Neurologische Rehabilitation wirkt auch im Alter

Neurologische Rehabilitation wirkt auch im Alter

Neurologische Rehabilitation wirkt auch nach einem Schlaganfall im Alter. Das hat Prof. Dr. Stefan Knecht an der St. Mauritius Therapieklinik in Meerbusch nachgewiesen. 

Prof. Dr. Stefan Knecht

Prof. Dr. Stefan Knecht
St. Mauritius Therapieklinik in Meerbusch

Knecht hatte sich zuvor mit der Frage beschäftigt: Erhalten Schlaganfall-Patienten in Deutschland die Rehabilitation, die sie benötigen? Seine Datenauswertung fiel ernüchternd aus. Je älter die Patienten werden, desto weniger Reha erhalten sie. Ein großer Teil erhält gar keine Maßnahme mehr, viele kommen in die Geriatrie (Altersmedizin). Die wenigsten werden in eine neurologische Fachklinik überwiesen. Über die Gründe dafür kann man nur mutmaßen. Häufig werden Kliniken Patienten wohl intern in die eigene geriatrische Abteilung verlegen. Für die Kassen ist das die günstigere Lösung. In der Geriatrie ist die Therapiedichte deutlich geringer als in der Neurologie. 120 bis 300 Minuten Training stehen dort täglich auf dem Programm, geriatrische Patienten erhalten lediglich 45 Minuten, um sie nicht zu überlasten. Darauf stützt sich oft auch die Begründung der Kassen, eine neurologische Reha abzulehnen.

Argument der Überlastung entkräftet

„Dieses Argument konnten wir mit unserer Studie quasi entkräften“, stellt Knecht fest. Mit seinen Kollegen hat er sich die Verläufe von über 2.000 Patienten, die in Meerbusch zwischen 2008 und 2012 eine Schlaganfall-Rehabilitation durchlaufen haben, genau angesehen. Um die Daten vergleichbar zu machen, wurde jeweils ein Zeitraum von vier Wochen stationärer neurologischer Rehabilitation betrachtet. Kriterium für den Erfolg der Rehabilitation war der Barthel-Index, ein Maß für die funktionelle Leistungsfähigkeit der Patienten. Bekannt ist, dass ältere Menschen Rehabilitationseinrichtungen im Mittel mit einem schlechteren Barthel-Index verlassen als jüngere. Das muss aber nicht heißen, dass die Rehabilitation keinen Erfolg brachte. Es könnte daran liegen, dass die Funktionsfähigkeit schon zu Beginn schlechter war.

Jung oder alt – die Effekte sind gleich

Genau das konnten die Rehabilitationsexperten nachweisen: Sowohl bei unter 65-jährigen Patienten als auch bei Patienten zwischen 65 und 80 Jahren und auch bei über 80-jährigen Patienten verbesserte sich der Barthel-Index durch die täglich mehrstündigen Rehabilitationsmaßnahmen um 14 bis 15 Punkte. „Von der neurologischen Rehabilitation profitieren also Schlaganfall-Patienten in allen Altersstufen gleichermaßen“, so Knecht. 

Und noch etwas anderes zeigen die Daten aus Meerbusch: Je mehr Stunden die Patienten pro Tag trainieren, umso höher sind die Erfolgsraten. Dieser Zusammenhang ist statistisch komplett unabhängig vom Alter. Unter dem Strich bedeutet das: Die Ausgangsbasis mag eine andere sein, doch die Effekte der neurologischen Rehabilitation sind gleich, unabhängig vom Alter. Die Konsequenzen aus diesen Daten liegen auf der Hand: Alle Schlaganfall-Patienten sollten eine möglichst intensive neurologische Rehabilitation erhalten, um die Potenziale voll auszuschöpfen.

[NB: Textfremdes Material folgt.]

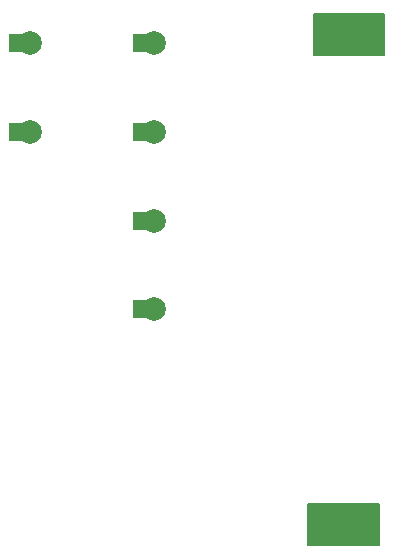
<source format=gbr>
%TF.GenerationSoftware,KiCad,Pcbnew,8.0.8*%
%TF.CreationDate,2025-07-15T17:27:57-07:00*%
%TF.ProjectId,Map Lights,4d617020-4c69-4676-9874-732e6b696361,rev?*%
%TF.SameCoordinates,Original*%
%TF.FileFunction,Soldermask,Bot*%
%TF.FilePolarity,Negative*%
%FSLAX46Y46*%
G04 Gerber Fmt 4.6, Leading zero omitted, Abs format (unit mm)*
G04 Created by KiCad (PCBNEW 8.0.8) date 2025-07-15 17:27:57*
%MOMM*%
%LPD*%
G01*
G04 APERTURE LIST*
%ADD10C,0.200000*%
%ADD11C,2.000000*%
%ADD12R,1.500000X1.500000*%
G04 APERTURE END LIST*
D10*
X179500000Y-119500000D02*
X185500000Y-119500000D01*
X185500000Y-123000000D01*
X179500000Y-123000000D01*
X179500000Y-119500000D01*
G36*
X179500000Y-119500000D02*
G01*
X185500000Y-119500000D01*
X185500000Y-123000000D01*
X179500000Y-123000000D01*
X179500000Y-119500000D01*
G37*
X180000000Y-78000000D02*
X186000000Y-78000000D01*
X186000000Y-81500000D01*
X180000000Y-81500000D01*
X180000000Y-78000000D01*
G36*
X180000000Y-78000000D02*
G01*
X186000000Y-78000000D01*
X186000000Y-81500000D01*
X180000000Y-81500000D01*
X180000000Y-78000000D01*
G37*
D11*
%TO.C,DV*%
X166500000Y-88000000D03*
D12*
X165500000Y-88000000D03*
%TD*%
D11*
%TO.C,CI*%
X166500000Y-95500000D03*
D12*
X165500000Y-95500000D03*
%TD*%
D11*
%TO.C,RW*%
X156000000Y-80500000D03*
D12*
X155000000Y-80500000D03*
%TD*%
D11*
%TO.C,JT*%
X166500000Y-103000000D03*
D12*
X165500000Y-103000000D03*
%TD*%
D11*
%TO.C,YM*%
X156000000Y-88000000D03*
D12*
X155000000Y-88000000D03*
%TD*%
D11*
%TO.C,SQ*%
X166500000Y-80500000D03*
D12*
X165500000Y-80500000D03*
%TD*%
M02*

</source>
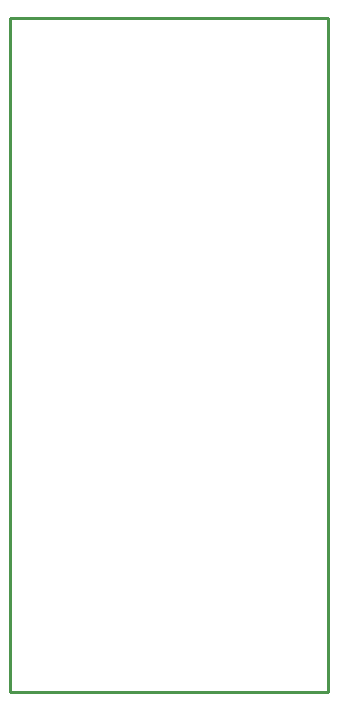
<source format=gbr>
G04 EAGLE Gerber RS-274X export*
G75*
%MOMM*%
%FSLAX34Y34*%
%LPD*%
%IN*%
%IPPOS*%
%AMOC8*
5,1,8,0,0,1.08239X$1,22.5*%
G01*
%ADD10C,0.254000*%


D10*
X0Y0D02*
X270000Y0D01*
X270000Y570000D01*
X0Y570000D01*
X0Y0D01*
M02*

</source>
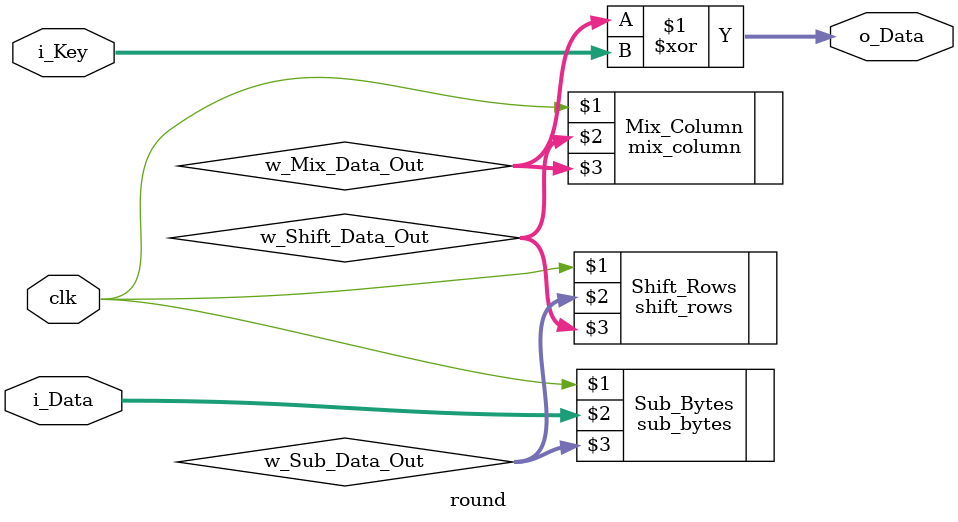
<source format=v>
`timescale 1ns / 1ps

module round(
    clk,
    i_Data,
    i_Key,
    o_Data
    );


    input clk;
    input [127:0] i_Data;
    input [127:0] i_Key;

    output [127:0] o_Data;

    wire [127:0] w_Sub_Data_Out;
    wire [127:0] w_Shift_Data_Out;
    wire [127:0] w_Mix_Data_Out; 

    sub_bytes Sub_Bytes(
        clk,
        i_Data,
        w_Sub_Data_Out
        );


    shift_rows Shift_Rows(
        clk,
        w_Sub_Data_Out,
        w_Shift_Data_Out
        );


    mix_column Mix_Column(
        clk,
        w_Shift_Data_Out,
        w_Mix_Data_Out
        );

    assign o_Data = w_Mix_Data_Out ^ i_Key;

endmodule
</source>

Nächster Schritt: Langzeitbetrachtung

Im Laufe der Zeit hat Knecht ein Meerbuscher Schlaganfall-Register mit über 10.000 Patientendaten aufgelegt. Doch mit Entlassung aus der Rehabilitation endet der Datenstrom. Sein Wunsch wäre, den Datenpool zu ergänzen. Durch telefonische Interviews und die Erhebung einiger Gesundheitsdaten ließe sich nachweisen, wovon Patienten langfristig profitieren und welche Konzepte sich eignen, um die Therapietreue hochzuhalten. Darüber weiß man bisher nur wenig.